On Tue, Jun 13, 2023 at 03:00:14AM +0100, Matthew Wilcox wrote:
> On Tue, Jun 13, 2023 at 11:30:13AM +1000, Dave Chinner wrote:
> > Indeed, if we do a 1MB write at offset 4KB, we'll get 4kB at 4KB, 8KB
> > and 12kB (because we can't do order-1 folios), then order-2 at 16KB,
> > order-3 at 32kB, and so on until we hit offset 1MB where we will do
> > an order-0 folio allocation again (because the remaining length is
> > 4KB).
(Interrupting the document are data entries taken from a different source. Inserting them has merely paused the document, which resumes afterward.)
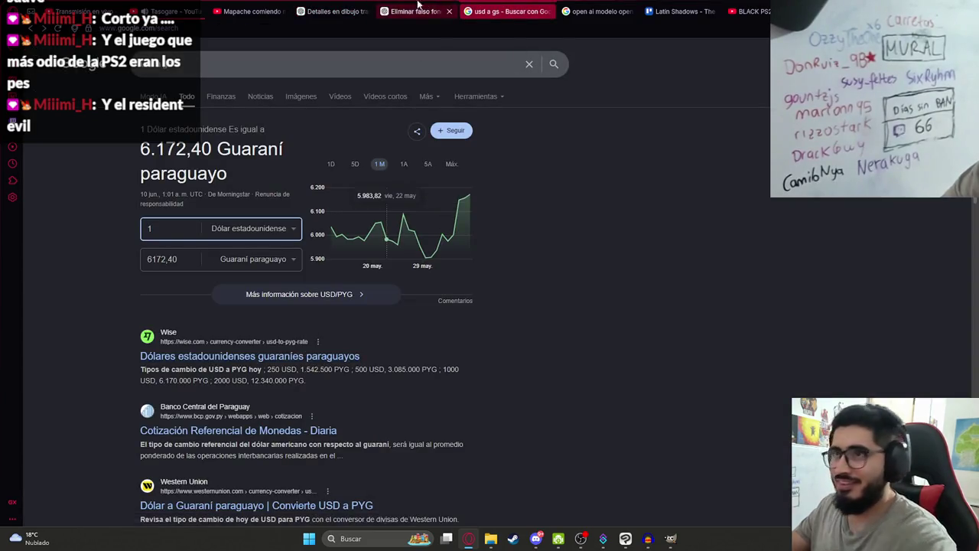
Wait for the detailed firelit hands to generate, then view the result full size
{"action": "left_click", "coordinate": [340, 10]}
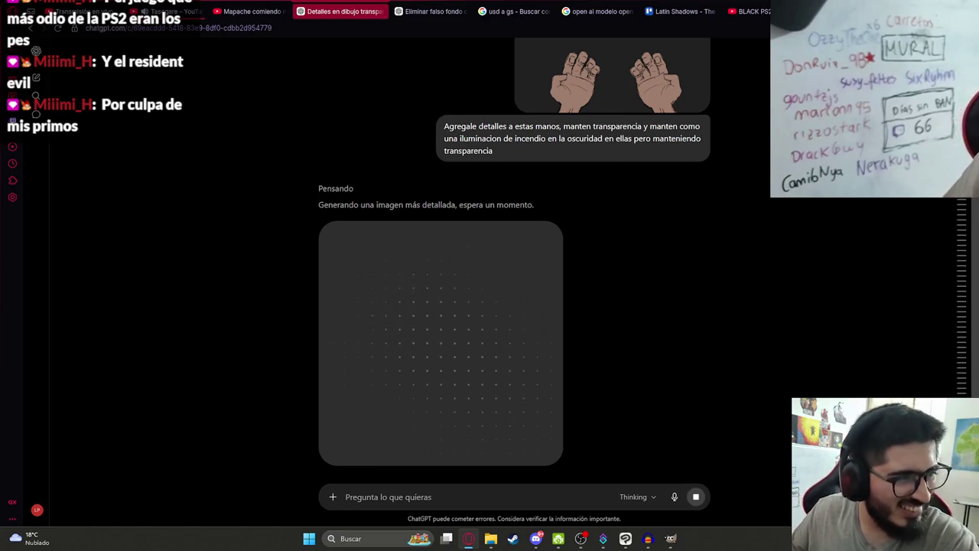
{"action": "scroll", "coordinate": [584, 299], "scroll_direction": "down", "scroll_amount": 3}
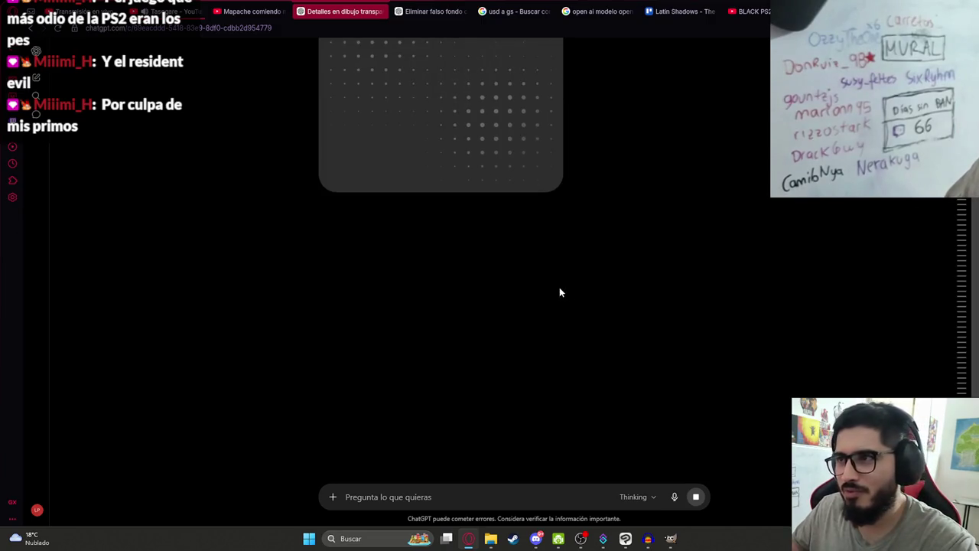
{"action": "scroll", "coordinate": [563, 289], "scroll_direction": "up", "scroll_amount": 1}
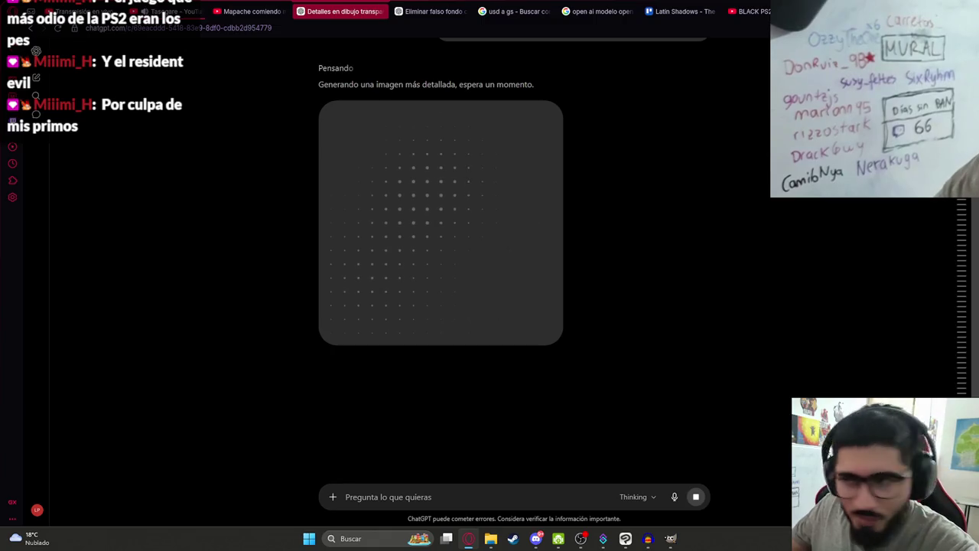
{"action": "scroll", "coordinate": [459, 214], "scroll_direction": "down", "scroll_amount": 2}
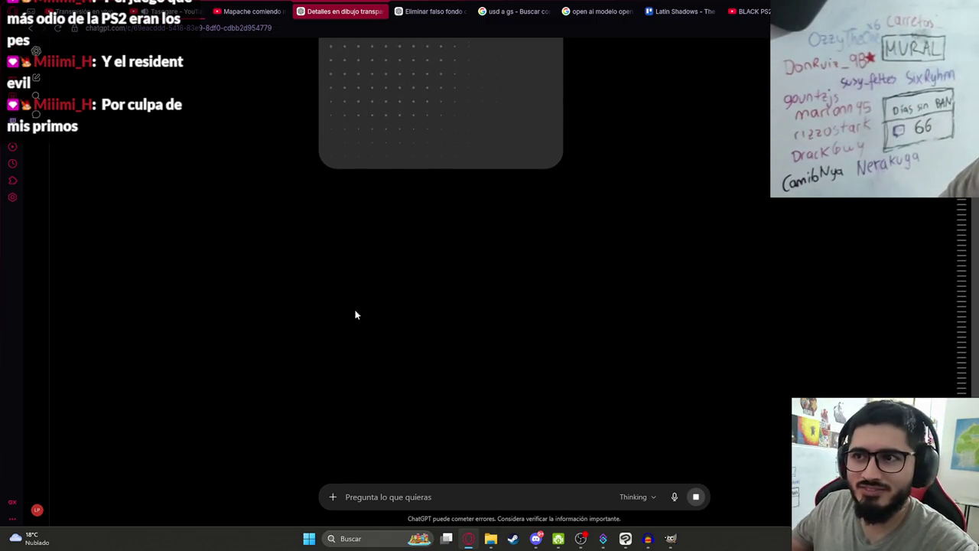
{"action": "scroll", "coordinate": [345, 312], "scroll_direction": "up", "scroll_amount": 2}
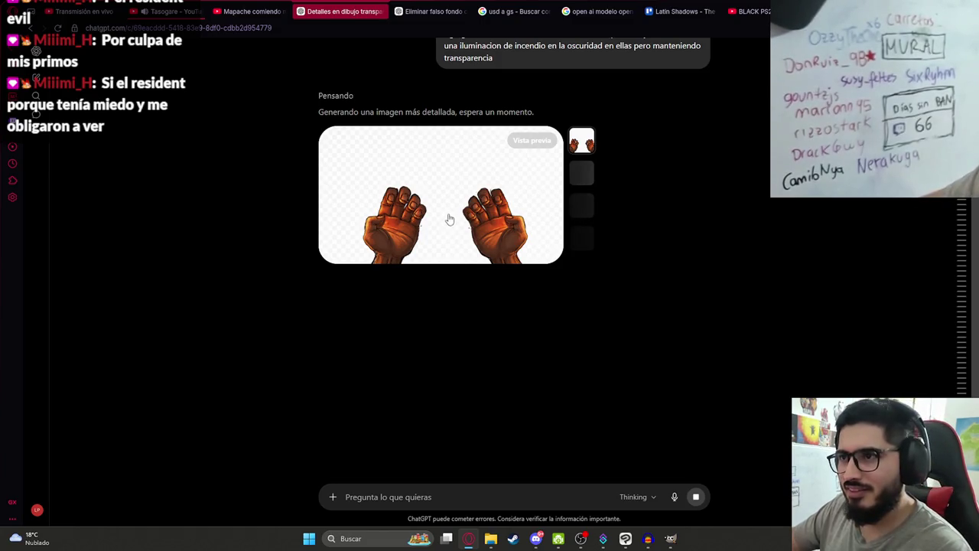
{"action": "left_click", "coordinate": [451, 218]}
The next 1MB write will then follow the same pattern, right?
> 
> Yes.  Assuming we get another write ...
> 
> > I think this ends up being sub-optimal and fairly non-obvious
> > non-obvious behaviour from the iomap side of the fence which is
> > clearly asking for high-order folios to be allocated. i.e. a small
> > amount of allocate-around to naturally align large folios when the
> > page cache is otherwise empty would make a big difference to the
> > efficiency of non-large-folio-aligned sequential writes...
> 
> At this point we're arguing about what I/O pattern to optimise for.
> I'm going for a "do no harm" approach where we only allocate exactly as
> much memory as we did before.  You're advocating for a
> higher-risk/higher-reward approach.

Not really - I'm just trying to understand the behaviour the change
will result in, compared to what would be considered optimal as it's
not clearly spelled out in either the code or the commit messages.

If I hadn't looked at the code closely and saw a trace with this
sort of behaviour (i.e. I understood large folios were in use,
but not exactly how they worked), I'd be very surprised to see a
weird repeated pattern of varying folio sizes. I'd probably think
it was a bug in the implementation....

> I'd prefer the low-risk approach for now; we can change it later!

That's fine by me - just document the limitations and expected
behaviour in the code rather than expect people to have to discover
this behaviour for themselves.

> I'd like to see some amount of per-fd write history (as we have per-fd
> readahead history) to decide whether to allocate large folios ahead of
> the current write position.  As with readahead, I'd like to see that even
> doing single-byte writes can result in the allocation of large folios,
> as long as the app has done enough of them.

*nod*

We already have some hints in the iomaps that can tell you this sort
of thing. e.g. if ->iomap_begin() returns a delalloc iomap that
extends beyond the current write, we're performing a sequence of
multiple sequential writes.....

Cheers,

Dave.
-- 
Dave Chinner
david@fromorbit.com